§ **TAREAS A REALIZAR**
a) Resuma en dos oraciones la entrada de diccionario sobre «donnish».
b) Actualice la entrada de diccionario sobre «donnish» desde "Pronunciación /ˈdɒnɪʃ//ˈdɑnɪʃ/" hasta "is just tired." y cambie "gentle" por "kind".
c) Prolongue la entrada de diccionario sobre «donnish» a partir de su última línea.

§ **FRAGMENTO PROPORCIONADO**
=======
Traducción de donnish en Español:

donnish

erudito, adj.

Pronunciación /ˈdɒnɪʃ//ˈdɑnɪʃ/

adjetivo

Britanico

  • 1

    erudito
    profesoral
    • Kant's private life is often parodied as one of clockwork routine, fastidious, donnish, and self-centred.
    • Indeed, his donnish uniform - blue cords, woolly jumper - would point to a different set of opinions but, as he says, this war is unusual.
    • Face to face, he seems donnish, gentle, almost languid, but perhaps he is just tired.
    • True individualism among academics, to say nothing of donnish eccentricity, is but a memory.
    • The community was quietist, contemplative in spirit, and rather donnish, with Augustine as acknowledged leader providing answers to questions raised in the discussions.
    • In donnish inquisitions he would challenge every utterance to expose lazy thinking.
    • By a donnish performance, more in the style of a school of philosophy than of an economics department, he proved the case for tax cuts, then forged an intellectual alibi for funking its implementation.
    • He has been called donnish and an original thinker.
    • His self-described life of writing, reading and lecturing resembles that of a donnish Edwardian vicar; a less modern, less stressful existence can scarcely be imagined.
    • His donnish concerns and highly specific milieu make him less ‘contemporary and accessible’ than his Anglophilic, Masterpiece Theaterish, young fogey fans might think.
    • He has an infectious, donnish enthusiasm and joie de vivre that television producers obviously believe lends popular appeal to subjects that some viewers might otherwise consider dry as dust.
    • Perhaps, though, under the donnish joking they won't notice a great deal of subtlety.
=======
Registros de un conjunto de datos:
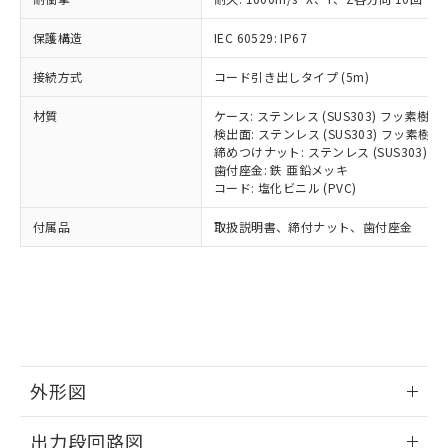
可)を取得するなどの必要な手続きを
ム) : 100ppm、
準価格とは異なる場合があることをご
類(PBB) 1000ppm以下、ポリ臭化ジフェニルエーテル類
Cr(Ⅵ)(六価クロム) : 1000ppm、 PBBs(ポリ臭化ビフェ
とります。
了承ください。
(PBDE) 1000ppm以下、フタル酸ビス(2-エチルヘキシ
○
一定数以上の在庫あり
ニル類) : 1000ppm、 PBDEs(ポリ臭化ジフェニルエーテ
保護構造
IEC 60529: IP67
当社は規制貨物を破棄する場合は、完
ル) (DEHP)(別名：DOP) 1000ppm以下、フタル酸ブチ
正式な納期状況および標準価格はお客
ル類) : 1000ppm、
ルベンジル（BBP） 1000ppm以下、フタル酸ジブチル
全に破砕するなど、違法に輸出されな
DBP(フタル酸ジブチル) : 1000ppm、 DIBP(フタル酸ジ
様のお取引先、またはお客様担当のオ
（DBP） 1000ppm以下、フタル酸ジイソブチル
接続方式
コード引き出しタイプ (5m)
イソブチル) : 1000ppm、 BBP(フタル酸ブチルベンジ
△
一定数には満たないが在庫あり
いよう必要な手段を講じます。
ムロン制御機器販売店・当社販売員に
(DIBP) 1000ppm以下
ル) : 1000ppm、
当社は貴社製品を、核兵器、ミサイ
但し、RoHS指令で産業用監視および制御機器に対する
DEHP(フタル酸ビス(2-エチルヘキシル)) : 1000ppm
ご相談ください。
材質
ケース: ステンレス (SUS303) フッ素樹
適用除外項目は除く。
ル、化学兵器、生物兵器またはその他
－
在庫なし(最新の在庫状況につ
オムロン制御機器販売店や当社販売拠
検出面: ステンレス (SUS303) フッ素
フタル酸エステル類の４物質については閾値を超える意
武器並びにこれらの製造装置等に一切
いては、お客様のお取引先、ま
図的な使用がないことを確認しています。
点は「
販売ネットワーク
締めつけナット: ステンレス (SUS303)
」をご確認
※2 環境保護使用期限
使用いたしません。
たはお客様担当のオムロン制御
歯付座金: 鉄 亜鉛メッキ
ください。
当社は、貴社製品を第三者に販売する
コード: 塩化ビニル (PVC)
機器販売店・当社販売員にご確
在庫状況および標準価格結果を当社の
※2 対応予定月
「ｅ」：有害物質（10物質）のすべてが基
場合は、上記1、2および3の内容を当
認ください)
事前の承諾なく第三者に漏洩または開
付属品
準値以下であることを示します。
取扱説明書、締付ナット、歯付座金
該第三者に通知します。また当社は、
示しないようお願いします。
部品在庫の切り替え状況などにより、予定
「10」：通常の使用状況下において有害物
販売先および販売に係わる関係者が違
マイパーツ機能（部品リスト作成サー
空
受注生産機種、また在庫状況の
月が前後することがあります。
質が外部に漏えいし、環境に深刻な影響を
法に輸出するおそれがある場合は、取
ビス）をご利用いただくには、I-Web
白
情報を公開していない機種
及ぼさない年数を意味します。
り引きをいたしません。
メンバーズにご登録されている必要が
「－」：未確認です。当社販売部門へお問
あります。
い合わせください。
お客様が当ウェブサイト上で当社にご
※3 非含有証明書ダウンロード
登録された部品リストについて、当社
および当社の共同利用者が、当社の製
外形図
下記の非含有証明書をダウンロードするこ
品・サービスに関するお客様との取
とができます。
合意する
キャンセル
引・商談に必要な範囲で利用すること
情報更新：2026/05/21
出力段回路図
をご了承ください。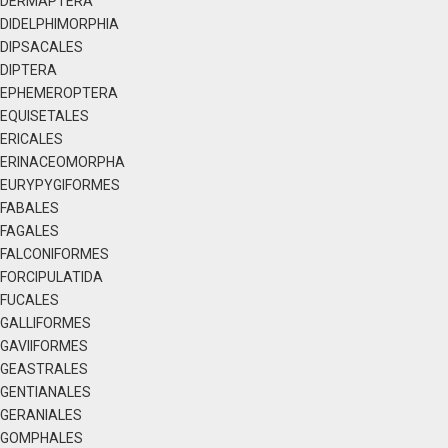
DERMAPTERA
DIDELPHIMORPHIA
DIPSACALES
DIPTERA
EPHEMEROPTERA
EQUISETALES
ERICALES
ERINACEOMORPHA
EURYPYGIFORMES
FABALES
FAGALES
FALCONIFORMES
FORCIPULATIDA
FUCALES
GALLIFORMES
GAVIIFORMES
GEASTRALES
GENTIANALES
GERANIALES
GOMPHALES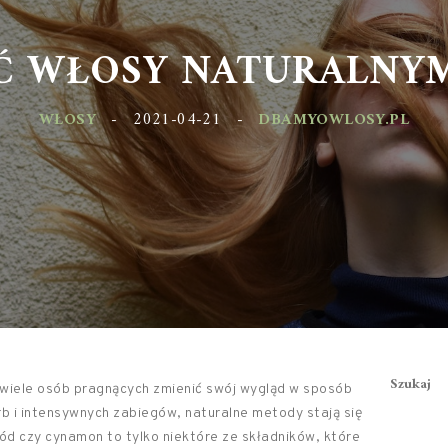
IĆ WŁOSY NATURALNY
WŁOSY
-
2021-04-21
-
DBAMYOWLOSY.PL
Szukaj
 wiele osób pragnących zmienić swój wygląd w sposób
rb i intensywnych zabiegów, naturalne metody stają się
iód czy cynamon to tylko niektóre ze składników, które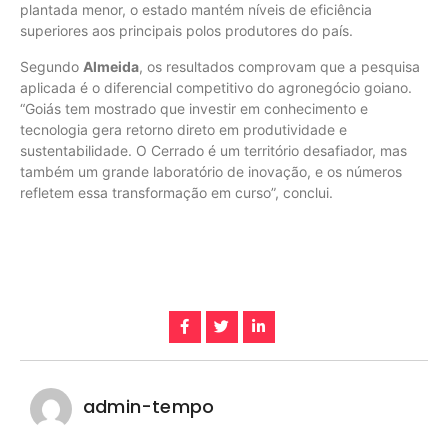
plantada menor, o estado mantém níveis de eficiência
superiores aos principais polos produtores do país.
Segundo
Almeida
, os resultados comprovam que a pesquisa
aplicada é o diferencial competitivo do agronegócio goiano.
“Goiás tem mostrado que investir em conhecimento e
tecnologia gera retorno direto em produtividade e
sustentabilidade. O Cerrado é um território desafiador, mas
também um grande laboratório de inovação, e os números
refletem essa transformação em curso”, conclui.
admin-tempo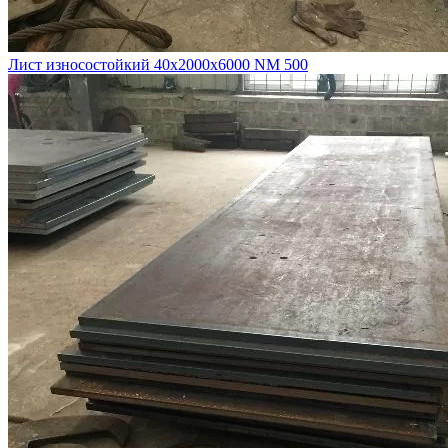
Лист износостойкий 40х2000х6000 NM 500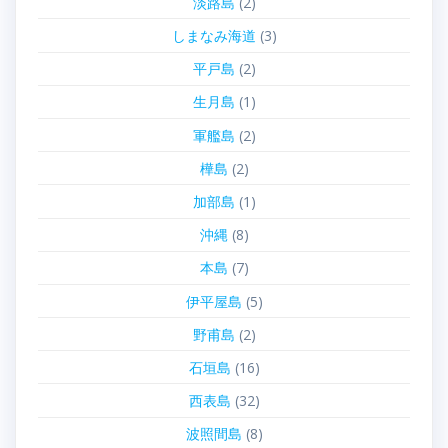
淡路島
(2)
しまなみ海道
(3)
平戸島
(2)
生月島
(1)
軍艦島
(2)
樺島
(2)
加部島
(1)
沖縄
(8)
本島
(7)
伊平屋島
(5)
野甫島
(2)
石垣島
(16)
西表島
(32)
波照間島
(8)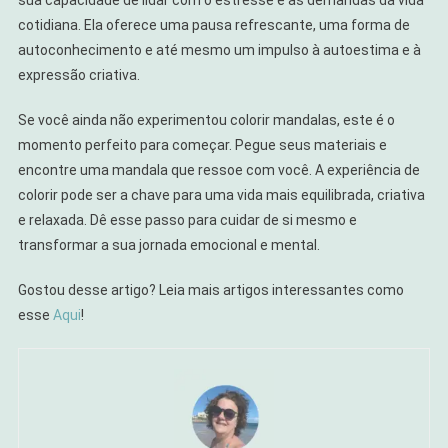
sua capacidade de lidar com o estresse e as demandas da vida
cotidiana. Ela oferece uma pausa refrescante, uma forma de
autoconhecimento e até mesmo um impulso à autoestima e à
expressão criativa.
Se você ainda não experimentou colorir mandalas, este é o
momento perfeito para começar. Pegue seus materiais e
encontre uma mandala que ressoe com você. A experiência de
colorir pode ser a chave para uma vida mais equilibrada, criativa
e relaxada. Dê esse passo para cuidar de si mesmo e
transformar a sua jornada emocional e mental.
Gostou desse artigo? Leia mais artigos interessantes como
esse
Aqui
!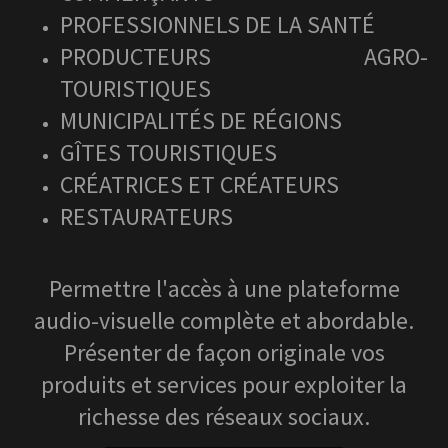
PROFESSIONNELS DE LA SANTÉ
PRODUCTEURS
AGRO-
TOURISTIQUES
MUNICIPALITÉS DE RÉGIONS
GÎTES TOURISTIQUES
CRÉATRICES ET CRÉATEURS
RESTAURATEURS
Permettre l'accès à une plateforme
audio-visuelle complète et abordable.
Présenter de façon originale vos
produits et services pour exploiter la
richesse des réseaux sociaux.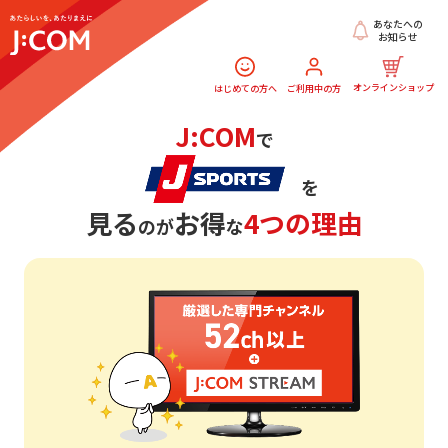
あなたへの
お知らせ
オンラインショップ
はじめての方へ
ご利用中の方
J:COM
で
を
見る
お得
4つの理由
のが
な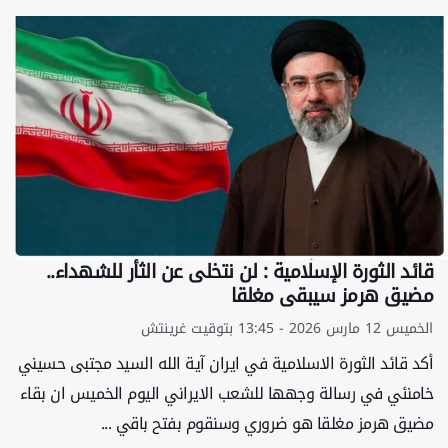
قائد الثورة الإسلامية : لن نتخلى عن الثأر للشهداء..
مضيق هرمز سيبقى مغلقا
الخميس 12 مارس 2026 - 13:45 بتوقيت غرينتش
أكد قائد الثورة الاسلامية في ايران آية الله السيد مجتبى حسيني
خامنئي في رسالة وجهها للشعب الايراني اليوم الخميس ان بقاء
مضيق هرمز مغلقا هو ضروري وسنقوم بفتح باقي ...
=======
§ **RESULTADOS**
a) La entrada traduce al español el adjetivo inglés «donnish», de uso británico y pronunciado /ˈdɒnɪʃ/ o /ˈdɑnɪʃ/, como «erudito» y «profesoral». A continuación ofrece una serie de oraciones de ejemplo en inglés que emplean el término.

b)
Pronunciación /ˈdɒnɪʃ//ˈdɑnɪʃ/

adjetivo

Britanico

  • 1

    erudito
    profesoral
    • Kant's private life is often parodied as one of clockwork routine, fastidious, donnish, and self-centred.
    • Indeed, his donnish uniform - blue cords, woolly jumper - would point to a different set of opinions but, as he says, this war is unusual.
    • Face to face, he seems donnish, kind, almost languid, but perhaps he is just tired.

c)
    • If he has forced ministers to mull over some harsh truths, we should forgive him the odd donnish flourish.
    • He, after a lifetime in office, might be forgiven for expecting to have his advice taken seriously by a donnish, ineffectual Scottish peer who was chiefly known for the shapeliness of his legs and his patronage of botanists.
    • That said, the emphasis on being trendy attracts a clientele which is far less donnish than the norm for an up-market Oxford restaurant.
    • I see myself at high table, passing the port as donnish jokes were tossed about.
    • They would have made a donnish joke of it perhaps, but their critical teeth would have been bared.
    • The observations above suggest that, whilst he may have been correct in writing about a decline in donnish dominion in the universities, he was over-hasty in proclaiming an end to that dominion.
    • At the time, this was treated as a donnish joke by many critics who conceived Wodehousian humour, in spite of its popularity, to be elitist, since it dealt with the goings-on of a wealthy and privileged few.
    • They should really check out the donnish chap, who's in tailored jeans and a linen jacket.